▸ BRIEF
In the records that follow, find each line containing "overview" and copy it.
START PROVIDED RECORDS
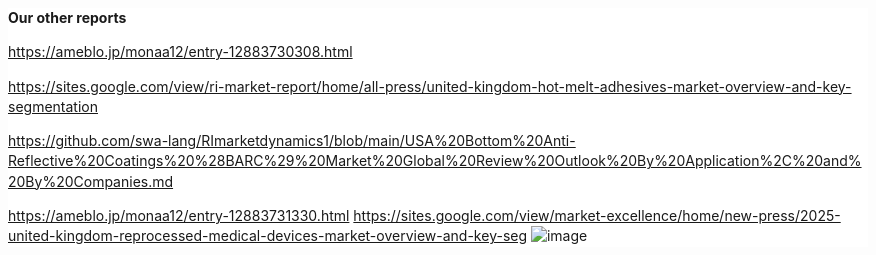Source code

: <strong>Our other reports</strong>

<a href=https://ameblo.jp/monaa12/entry-12883730308.html>https://ameblo.jp/monaa12/entry-12883730308.html</a>

<a href=https://sites.google.com/view/ri-market-report/home/all-press/united-kingdom-hot-melt-adhesives-market-overview-and-key-segmentation>https://sites.google.com/view/ri-market-report/home/all-press/united-kingdom-hot-melt-adhesives-market-overview-and-key-segmentation</a>

<a href=https://github.com/swa-lang/RImarketdynamics1/blob/main/USA%20Bottom%20Anti-Reflective%20Coatings%20%28BARC%29%20Market%20Global%20Review%20Outlook%20By%20Application%2C%20and%20By%20Companies.md>https://github.com/swa-lang/RImarketdynamics1/blob/main/USA%20Bottom%20Anti-Reflective%20Coatings%20%28BARC%29%20Market%20Global%20Review%20Outlook%20By%20Application%2C%20and%20By%20Companies.md</a>

<a href=https://ameblo.jp/monaa12/entry-12883731330.html>https://ameblo.jp/monaa12/entry-12883731330.html</a>
<a href=https://sites.google.com/view/market-excellence/home/new-press/2025-united-kingdom-reprocessed-medical-devices-market-overview-and-key-seg>https://sites.google.com/view/market-excellence/home/new-press/2025-united-kingdom-reprocessed-medical-devices-market-overview-and-key-seg</a>
![image](https://github.com/user-attachments/assets/c4f7c1c1-9e1c-4745-ba65-4d13c2b7423b)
END PROVIDED RECORDS
▸ TASK ANSWER
<a href=https://sites.google.com/view/ri-market-report/home/all-press/united-kingdom-hot-melt-adhesives-market-overview-and-key-segmentation>https://sites.google.com/view/ri-market-report/home/all-press/united-kingdom-hot-melt-adhesives-market-overview-and-key-segmentation</a>
<a href=https://sites.google.com/view/market-excellence/home/new-press/2025-united-kingdom-reprocessed-medical-devices-market-overview-and-key-seg>https://sites.google.com/view/market-excellence/home/new-press/2025-united-kingdom-reprocessed-medical-devices-market-overview-and-key-seg</a>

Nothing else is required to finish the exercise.